*** Data listing Section Begins ***

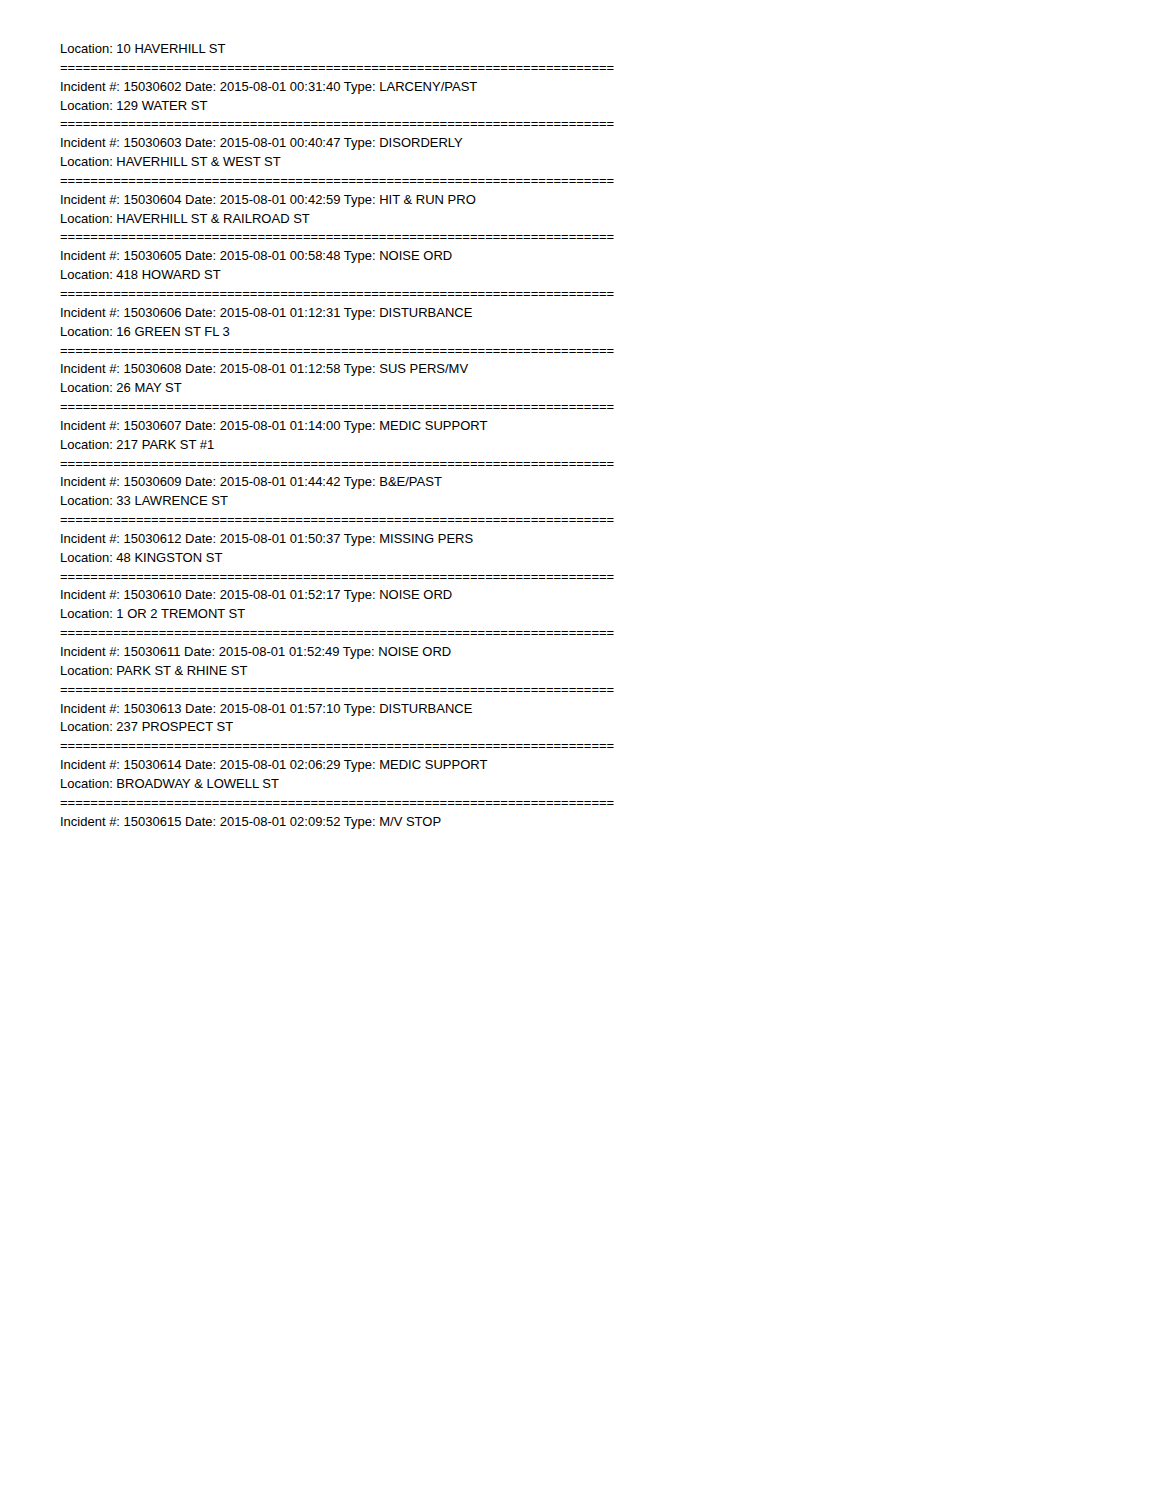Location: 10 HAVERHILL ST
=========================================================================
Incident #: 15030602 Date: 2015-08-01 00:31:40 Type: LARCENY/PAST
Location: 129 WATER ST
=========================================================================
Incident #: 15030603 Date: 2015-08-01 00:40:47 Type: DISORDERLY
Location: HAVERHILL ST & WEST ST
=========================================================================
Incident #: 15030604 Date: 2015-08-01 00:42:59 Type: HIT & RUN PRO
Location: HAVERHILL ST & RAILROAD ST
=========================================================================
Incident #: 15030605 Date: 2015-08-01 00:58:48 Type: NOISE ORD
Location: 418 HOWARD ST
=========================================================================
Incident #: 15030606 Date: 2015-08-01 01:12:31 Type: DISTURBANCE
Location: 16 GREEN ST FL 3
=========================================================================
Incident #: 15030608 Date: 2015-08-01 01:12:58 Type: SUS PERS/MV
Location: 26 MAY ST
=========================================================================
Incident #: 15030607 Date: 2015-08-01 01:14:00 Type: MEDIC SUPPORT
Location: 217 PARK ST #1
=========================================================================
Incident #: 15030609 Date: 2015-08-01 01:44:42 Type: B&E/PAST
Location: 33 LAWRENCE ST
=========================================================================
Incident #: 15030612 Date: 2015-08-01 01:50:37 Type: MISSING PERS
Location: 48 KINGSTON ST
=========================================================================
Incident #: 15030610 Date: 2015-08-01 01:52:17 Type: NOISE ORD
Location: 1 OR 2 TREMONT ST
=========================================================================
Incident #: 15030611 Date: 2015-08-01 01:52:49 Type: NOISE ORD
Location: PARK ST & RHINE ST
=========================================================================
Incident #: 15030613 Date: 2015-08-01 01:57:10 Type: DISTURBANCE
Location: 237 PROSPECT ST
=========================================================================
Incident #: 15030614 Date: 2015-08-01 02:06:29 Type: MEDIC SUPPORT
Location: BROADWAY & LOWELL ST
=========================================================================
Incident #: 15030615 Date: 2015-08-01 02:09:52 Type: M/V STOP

*** Data listing Section Ends ***
*** Data listing Section Begins ***

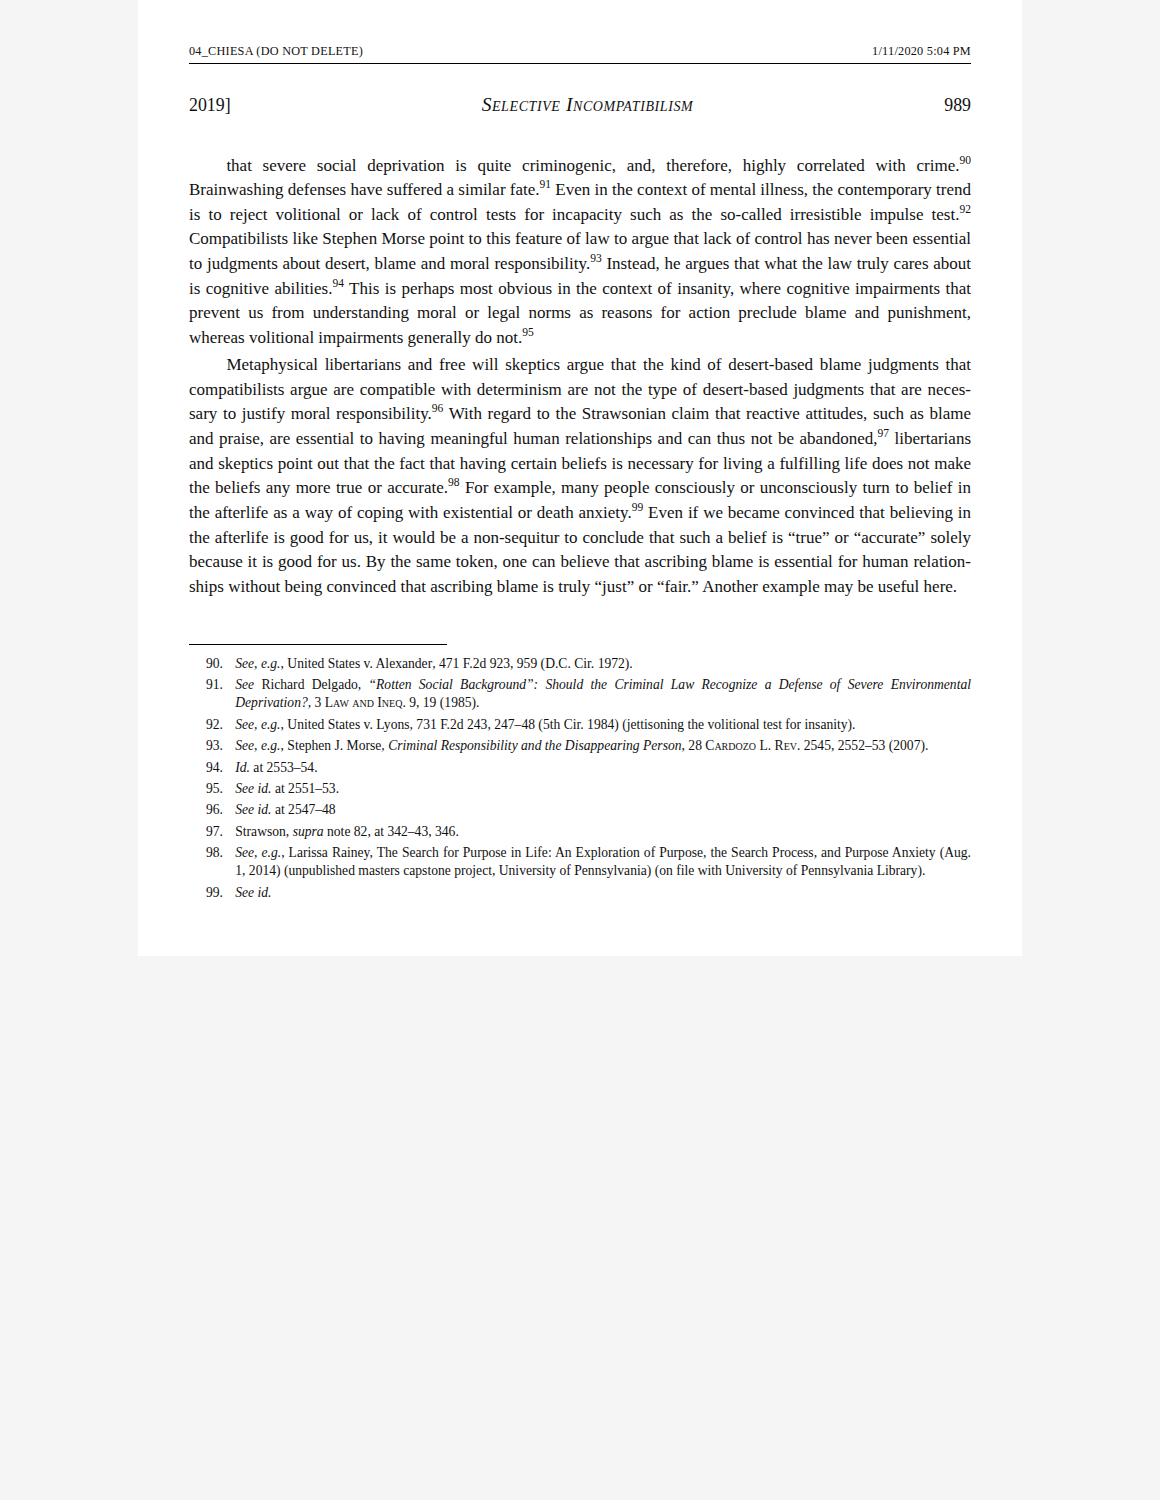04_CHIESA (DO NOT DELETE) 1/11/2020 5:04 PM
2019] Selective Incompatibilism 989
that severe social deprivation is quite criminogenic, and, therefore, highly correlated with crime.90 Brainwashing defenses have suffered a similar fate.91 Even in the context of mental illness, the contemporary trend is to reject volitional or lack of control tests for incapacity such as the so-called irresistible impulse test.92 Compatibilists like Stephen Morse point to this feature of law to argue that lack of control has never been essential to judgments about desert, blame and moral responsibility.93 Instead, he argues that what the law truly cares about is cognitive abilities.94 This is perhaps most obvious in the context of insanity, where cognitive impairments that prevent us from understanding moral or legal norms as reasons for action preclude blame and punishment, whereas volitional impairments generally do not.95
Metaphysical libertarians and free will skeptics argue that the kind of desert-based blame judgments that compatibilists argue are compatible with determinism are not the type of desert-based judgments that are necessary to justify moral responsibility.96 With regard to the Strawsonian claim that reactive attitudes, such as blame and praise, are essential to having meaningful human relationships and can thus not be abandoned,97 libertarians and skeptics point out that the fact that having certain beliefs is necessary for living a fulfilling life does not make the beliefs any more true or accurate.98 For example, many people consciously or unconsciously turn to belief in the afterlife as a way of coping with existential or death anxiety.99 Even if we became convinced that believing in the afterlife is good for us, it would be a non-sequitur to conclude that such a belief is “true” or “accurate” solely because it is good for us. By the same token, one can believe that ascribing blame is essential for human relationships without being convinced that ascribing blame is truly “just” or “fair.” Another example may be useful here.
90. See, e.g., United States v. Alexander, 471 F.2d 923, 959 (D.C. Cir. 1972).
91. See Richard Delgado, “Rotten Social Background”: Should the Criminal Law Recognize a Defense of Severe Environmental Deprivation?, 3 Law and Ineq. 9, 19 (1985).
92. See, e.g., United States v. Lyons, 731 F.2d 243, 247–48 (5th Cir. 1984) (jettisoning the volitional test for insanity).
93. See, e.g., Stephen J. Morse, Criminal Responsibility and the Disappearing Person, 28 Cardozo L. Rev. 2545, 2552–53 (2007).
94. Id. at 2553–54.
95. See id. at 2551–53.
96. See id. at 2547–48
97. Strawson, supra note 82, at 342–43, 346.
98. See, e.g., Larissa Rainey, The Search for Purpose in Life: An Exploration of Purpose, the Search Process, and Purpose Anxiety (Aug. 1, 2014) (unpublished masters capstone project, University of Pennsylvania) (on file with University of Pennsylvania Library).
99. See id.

*** Data listing Section Ends ***

Could you restate word for word the lines above, from the one that contains "Location: 237 PROSPECT ST" through the one that contains "Location: BROADWAY & LOWELL ST", and no others?

- _Exercise output_:
Location: 237 PROSPECT ST
=========================================================================
Incident #: 15030614 Date: 2015-08-01 02:06:29 Type: MEDIC SUPPORT
Location: BROADWAY & LOWELL ST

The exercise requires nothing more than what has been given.